Discovery explains why people with IBD have higher risk of colorectal cancer

A chain of immune reactions in the gut—driven by a key signaling protein and a surge of white blood cells from the bone marrow—may help explain why people with inflammatory bowel disease (IBD) have a higher risk of colorectal cancer, according to a preclinical study by Weill Cornell Medicine investigators. The findings point to new possibilities for diagnosis, monitoring and treatment of IBD.

The study began with a focus on TL1A, an inflammatory immune signaling protein known to be associated with IBD and colorectal cancer. Experimental drugs that block TL1A activity have shown great promise against IBD in clinical trials, but how the signaling protein promotes the disease and associated tumors has been unclear. The study, published Jan. 22 in Immunity, demonstrates that in an animal model TL1A has much of its impact through immune cells in the gut called ILC3s. When these cells are activated by TL1A, they summon a surge of white blood cells called neutrophils from the bone marrow and reprogram them in ways that effectively promote tumor formation.

These findings are important given the intense interest in the medical community to understand TL1A's role in IBD and its potential role in associated colorectal cancers—for which we have had few strategies to mitigate the cancer risk."

Dr. Randy Longman, study senior author, director of the Jill Roberts Center for Inflammatory Bowel Disease at Weill Cornell Medicine and NewYork-Presbyterian/Weill Cornell Medical Center and associate professor of medicine, Weill Cornell Medicine

IBD, which includes Crohn's disease and ulcerative colitis, is characterized by chronic gut inflammation. Between 2.4 and 3.1 million Americans have the condition, according to the U.S. Centers for Disease Control and Prevention. IBD raises the risk of other autoimmune and inflammatory conditions and greatly increases the risk of colorectal cancer, which tends to occur at younger ages and with worse outcomes in patients with the condition.

In the study, Dr.

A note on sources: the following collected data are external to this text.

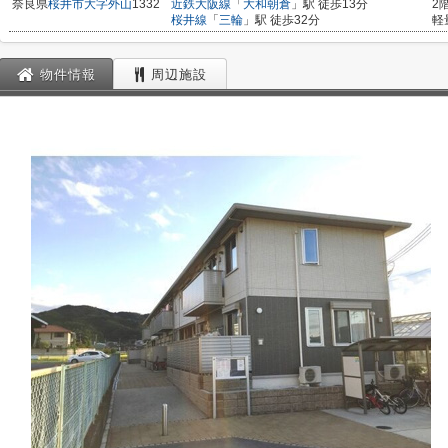
奈良県
桜井市
大字外山
1332
近鉄大阪線
「
大和朝倉
」駅 徒歩13分
2
桜井線
「
三輪
」駅 徒歩32分
軽
物件情報
周辺施設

Longman's team discovered that TL1A, which is produced mostly by other immune cells in the IBD gut, works to stoke tumor growth principally through gut-resident ILC3 cells. When activated by TL1A, these cells secrete a blood cell growth factor called granulocyte-macrophage colony-stimulating factor (GM-CSF). This in turn triggers a process called "emergency granulopoiesis"—a burst of new neutrophil production in bone marrow—followed by the influx of the neutrophils to the gut. In mouse models of gut cancer, adding such neutrophils was enough to promote tumor development.

Neutrophils can promote colorectal tumors by secreting highly reactive molecules that can damage DNA in gut-lining cells. However, the team found that the gut ILC3s also induce a distinctive pattern of gene activity in the neutrophils including increased expressions of genes known to promote tumor initiation and growth. The researchers observed a similar gene activity pattern in samples of colitis-affected gut tissue from patients with IBD, and this tumor-promoting signature was less evident in patients who took an experimental TL1A-blocking treatment.

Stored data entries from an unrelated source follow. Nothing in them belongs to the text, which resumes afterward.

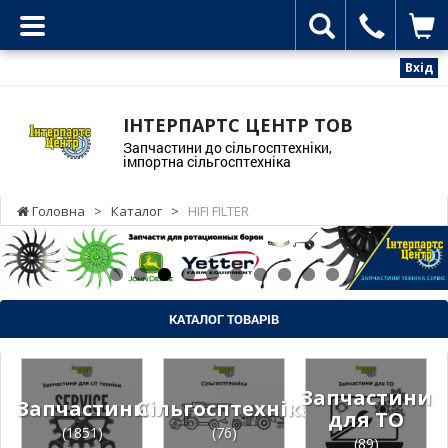
Вхід
ІНТЕРПАРТС ЦЕНТР ТОВ
Запчастини до сільгосптехніки,
імпортна сільгосптехніка
Головна
>
Каталог
>
HIFI FILTER
КАТАЛОГ ТОВАРІВ
Запчастини
Запчастини
Сільгосптехніка
для ТО
(1851)
(76)
(89)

The results suggest that not only TL1A but also ILC3s, GM-CSF, and ILC3-summoned neutrophils could be targets in future strategies to treat IBD and prevent associated colorectal tumors.

"I think it will be exciting for clinicians in the IBD field to know that there is a systemic process at work here, involving both the gut and the bone marrow, with the potential to drive precision medicine in IBD," said study first author Dr. Sílvia Pires, an instructor of biomedical sciences in medicine and a member of the Longman Laboratory.

The team now is following up with further studies of this cell communication pathway in the context of gut inflammation, including the potential early role of occasional GM-CSF exposure in sensitizing marrow cells so that IBD becomes increasingly likely.